Records from a collection:
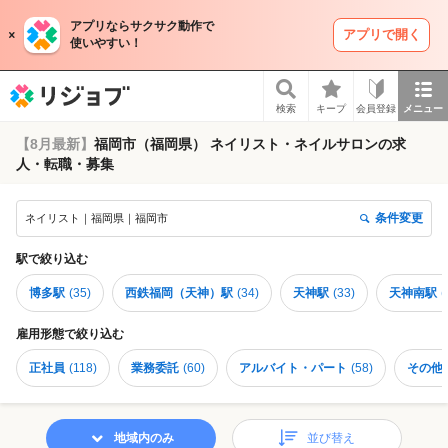
アプリならサクサク動作で
アプリで開く
使いやすい！
リジョブ
検索
キープ
会員登録
メニュー
【8月最新】
福岡市（福岡県） ネイリスト・ネイルサロンの求
人・転職・募集
条件変更
ネイリスト｜福岡県｜福岡市
駅
で絞り込む
博多駅
(
35
)
西鉄福岡（天神）駅
(
34
)
天神駅
(
33
)
天神南駅
(
雇用形態
で絞り込む
正社員
(
118
)
業務委託
(
60
)
アルバイト・パート
(
58
)
その他
地域内のみ
並び替え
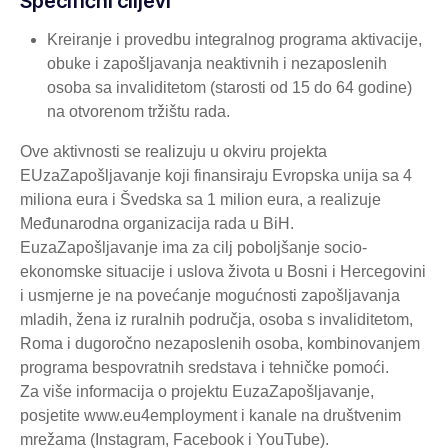
Specifični ciljevi
Kreiranje i provedbu integralnog programa aktivacije,
obuke i zapošljavanja neaktivnih i nezaposlenih
osoba sa invaliditetom (starosti od 15 do 64 godine)
na otvorenom tržištu rada.
Ove aktivnosti se realizuju u okviru projekta
EUzaZapošljavanje koji finansiraju Evropska unija sa 4
miliona eura i Švedska sa 1 milion eura, a realizuje
Međunarodna organizacija rada u BiH.
EuzaZapošljavanje ima za cilj poboljšanje socio-
ekonomske situacije i uslova života u Bosni i Hercegovini
i usmjerne je na povećanje mogućnosti zapošljavanja
mladih, žena iz ruralnih područja, osoba s invaliditetom,
Roma i dugoročno nezaposlenih osoba, kombinovanjem
programa bespovratnih sredstava i tehničke pomoći.
Za više informacija o projektu EuzaZapošljavanje,
posjetite www.eu4employment i kanale na društvenim
mrežama (Instagram, Facebook i YouTube).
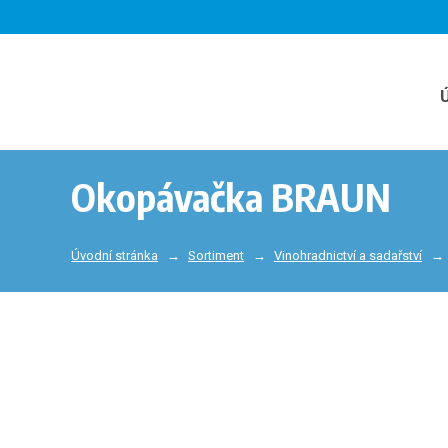
Okopávačka BRAUN
Úvodní stránka
Sortiment
Vinohradnictví a sadařství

Task directions: Would you repeat the entries exactly, keeping the images out?

Solution:
アプリならサクサク動作で
アプリで開く
使いやすい！
リジョブ
検索
キープ
会員登録
メニュー
【8月最新】
福岡市（福岡県） ネイリスト・ネイルサロンの求
人・転職・募集
条件変更
ネイリスト｜福岡県｜福岡市
駅
で絞り込む
博多駅
(
35
)
西鉄福岡（天神）駅
(
34
)
天神駅
(
33
)
天神南駅
(
雇用形態
で絞り込む
正社員
(
118
)
業務委託
(
60
)
アルバイト・パート
(
58
)
その他
地域内のみ
並び替え
Specifični ciljevi
Kreiranje i provedbu integralnog programa aktivacije,
obuke i zapošljavanja neaktivnih i nezaposlenih
osoba sa invaliditetom (starosti od 15 do 64 godine)
na otvorenom tržištu rada.
Ove aktivnosti se realizuju u okviru projekta
EUzaZapošljavanje koji finansiraju Evropska unija sa 4
miliona eura i Švedska sa 1 milion eura, a realizuje
Međunarodna organizacija rada u BiH.
EuzaZapošljavanje ima za cilj poboljšanje socio-
ekonomske situacije i uslova života u Bosni i Hercegovini
i usmjerne je na povećanje mogućnosti zapošljavanja
mladih, žena iz ruralnih područja, osoba s invaliditetom,
Roma i dugoročno nezaposlenih osoba, kombinovanjem
programa bespovratnih sredstava i tehničke pomoći.
Za više informacija o projektu EuzaZapošljavanje,
posjetite www.eu4employment i kanale na društvenim
mrežama (Instagram, Facebook i YouTube).
Okopávačka BRAUN
Úvodní stránka
Sortiment
Vinohradnictví a sadařství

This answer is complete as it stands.